Bib n Hops
Alvin Leung’s newest restaurant polishes popular Korean favourites with surprising twists
Taking over the former Bo Innovation space, Bib n Hops has transformed the modern Chinese fine dining restaurant into an energetic and casual Korean restaurant, complete with al fresco seating.The kitchen bar on one side of the dining area remains untouched, equipped with bar set up adjacent to it.
The exposed brick walls with large wall paintings give the space a homely touch, while individual hanging lightbulbs match with the wall-hanging light fixtures on the far end of the dining room, giving it an industrial finish. Tables are evenly spaced, and there’s a long table setting available for larger parties both indoors and in the al fresco area.
A new venture between Alvin Leung and the Liberty Group, Bib n Hops takes casual Korean offerings and gives it a new twist. The new Korean restaurant features a simple menu of small plate starters as well as bigger mains and grilled items to share.

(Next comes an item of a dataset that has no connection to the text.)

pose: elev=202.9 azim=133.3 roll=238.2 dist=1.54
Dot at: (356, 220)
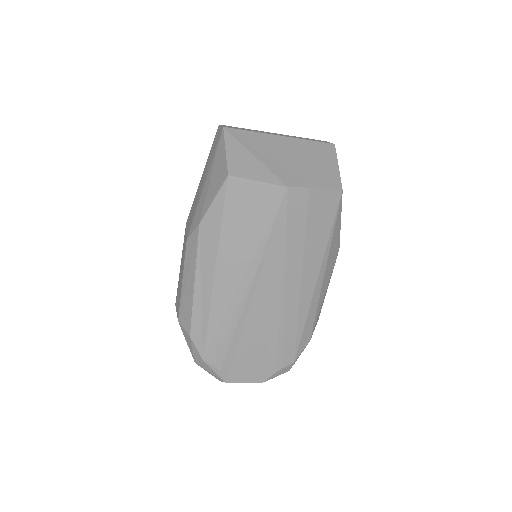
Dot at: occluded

We began with a mung bean seafood pancake, served in a small cast iron pan, which helps to develop the crusty exterior. Chopped seafood is tender and thoroughly mixed through the thick creamy pancake.
The yukhoe, or Korean steak tartare, is a tower of Korean beef, cut into matchsticks, embellished with jicama, pear sorbet and a parmesan crisp with cured egg yolk. The truffled aioli is a nice touch, and we enjoyed the slightly frozen texture of the beef, allowing the dish to stay cool throughout. Bulgogi beef skewers are well marinated and tender, although the perilla pesto was almost undetectable.
Bibimbap is a Korean staple, and here at Bib n Hops there are a number of variations. The Peruvian spiced pork belly rice bowl features a heaping portion of cubed pork belly, pickled daikon, kimchi and rice, topped with a raw egg. We suggest waiting a minute or two before tossing the rice, allowing the residual heat from the stone bowl to build a crispy rice crust that contrasts with the steamed rice. The jalapeno aioli is a refreshing touch with heat that lingers on the palate.
The signature Korean fried chicken is a welcoming portion of boneless chicken, crisp on the crust with a sweet curry sauce. The chicken pieces remain tender and the spring onions and pickled radish on the side make a refreshing salad.
Desserts are not on the menu and change in variety regularly. Our order of rice flour donut with vanilla ice cream turned out to be much more than the name suggests. Rice flour gives the donut a chewy, almost mochi-like structure, while black sesame adds a nutty sweetness to it. Topping the ice cream are cinnamon-laced jujube compote and a chocolate Campari sauce that matches well with the tender jujube pieces.
While the restaurant excels in the selection of Korean liquors, soju infusions and cocktails, the list of beer varieties available to choose from is on the generic side. The cocktails, ranging from HK$120 to HK$140 apiece are creatively concocted by the mixology team.
The Nongju mixes dry gin with makgeolli, or Korean fermented rice wine, with citrus and soy milk, and is a sweet beverage, with creaminess thanks to the soy milk and the makgeolli. The egg white foam at the top helps with the smooth texture as well. Frontier Cooler is a fruity addition to the selection. Berries and citrus are muddled and mixed with malted honey and ginseng-infused bourbon, adding depth and light but pleasant bitter edge to the sweet cocktail, which is a great match to most dishes from the menu.
Service at Bib n Hops is attentive and energetic, as all guests are greeted and introduced to the beverages to start, followed by the restaurant’s concept and menu signatures. The staff are well-versed with menu selection, together with matching guests’ preferences with their suggestions. Portion control is also on point.
A dinner for two including one cocktail each amounts to slightly over HK$1,000. We feel the pricing is a little high for casual Korean but the service and creative touches that go into the offerings make up for it.